**Assignment:** The listing beneath should be written out in full, exactly as shown.
══ Data to use ══
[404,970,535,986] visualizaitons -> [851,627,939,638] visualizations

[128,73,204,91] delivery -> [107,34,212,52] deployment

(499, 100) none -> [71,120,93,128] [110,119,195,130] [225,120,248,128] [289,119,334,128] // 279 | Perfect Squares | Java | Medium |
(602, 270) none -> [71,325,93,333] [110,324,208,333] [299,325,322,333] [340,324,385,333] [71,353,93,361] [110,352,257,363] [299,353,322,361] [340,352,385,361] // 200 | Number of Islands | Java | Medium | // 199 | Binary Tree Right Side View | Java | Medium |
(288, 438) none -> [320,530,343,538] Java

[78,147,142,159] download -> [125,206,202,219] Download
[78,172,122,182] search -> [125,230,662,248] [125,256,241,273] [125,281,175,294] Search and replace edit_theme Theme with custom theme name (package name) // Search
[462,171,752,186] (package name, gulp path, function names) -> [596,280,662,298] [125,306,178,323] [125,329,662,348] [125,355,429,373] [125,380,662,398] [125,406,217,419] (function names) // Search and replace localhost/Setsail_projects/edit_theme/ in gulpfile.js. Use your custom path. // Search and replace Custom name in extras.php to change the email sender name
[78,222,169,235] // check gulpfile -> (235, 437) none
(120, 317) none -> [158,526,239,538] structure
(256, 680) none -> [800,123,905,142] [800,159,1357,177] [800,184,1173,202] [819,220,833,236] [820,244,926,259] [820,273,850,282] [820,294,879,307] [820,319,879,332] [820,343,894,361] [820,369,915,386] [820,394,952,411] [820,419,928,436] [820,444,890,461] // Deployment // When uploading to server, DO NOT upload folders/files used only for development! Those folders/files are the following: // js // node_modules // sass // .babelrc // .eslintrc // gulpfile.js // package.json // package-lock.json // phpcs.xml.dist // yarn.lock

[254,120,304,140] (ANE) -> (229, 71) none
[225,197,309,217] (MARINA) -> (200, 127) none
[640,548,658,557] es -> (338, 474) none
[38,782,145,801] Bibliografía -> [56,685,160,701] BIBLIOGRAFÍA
═══
**Written reply:**
[404,970,535,986] visualizaitons -> [851,627,939,638] visualizations

[128,73,204,91] delivery -> [107,34,212,52] deployment

(499, 100) none -> [71,120,93,128] [110,119,195,130] [225,120,248,128] [289,119,334,128] // 279 | Perfect Squares | Java | Medium |
(602, 270) none -> [71,325,93,333] [110,324,208,333] [299,325,322,333] [340,324,385,333] [71,353,93,361] [110,352,257,363] [299,353,322,361] [340,352,385,361] // 200 | Number of Islands | Java | Medium | // 199 | Binary Tree Right Side View | Java | Medium |
(288, 438) none -> [320,530,343,538] Java

[78,147,142,159] download -> [125,206,202,219] Download
[78,172,122,182] search -> [125,230,662,248] [125,256,241,273] [125,281,175,294] Search and replace edit_theme Theme with custom theme name (package name) // Search
[462,171,752,186] (package name, gulp path, function names) -> [596,280,662,298] [125,306,178,323] [125,329,662,348] [125,355,429,373] [125,380,662,398] [125,406,217,419] (function names) // Search and replace localhost/Setsail_projects/edit_theme/ in gulpfile.js. Use your custom path. // Search and replace Custom name in extras.php to change the email sender name
[78,222,169,235] // check gulpfile -> (235, 437) none
(120, 317) none -> [158,526,239,538] structure
(256, 680) none -> [800,123,905,142] [800,159,1357,177] [800,184,1173,202] [819,220,833,236] [820,244,926,259] [820,273,850,282] [820,294,879,307] [820,319,879,332] [820,343,894,361] [820,369,915,386] [820,394,952,411] [820,419,928,436] [820,444,890,461] // Deployment // When uploading to server, DO NOT upload folders/files used only for development! Those folders/files are the following: // js // node_modules // sass // .babelrc // .eslintrc // gulpfile.js // package.json // package-lock.json // phpcs.xml.dist // yarn.lock

[254,120,304,140] (ANE) -> (229, 71) none
[225,197,309,217] (MARINA) -> (200, 127) none
[640,548,658,557] es -> (338, 474) none
[38,782,145,801] Bibliografía -> [56,685,160,701] BIBLIOGRAFÍA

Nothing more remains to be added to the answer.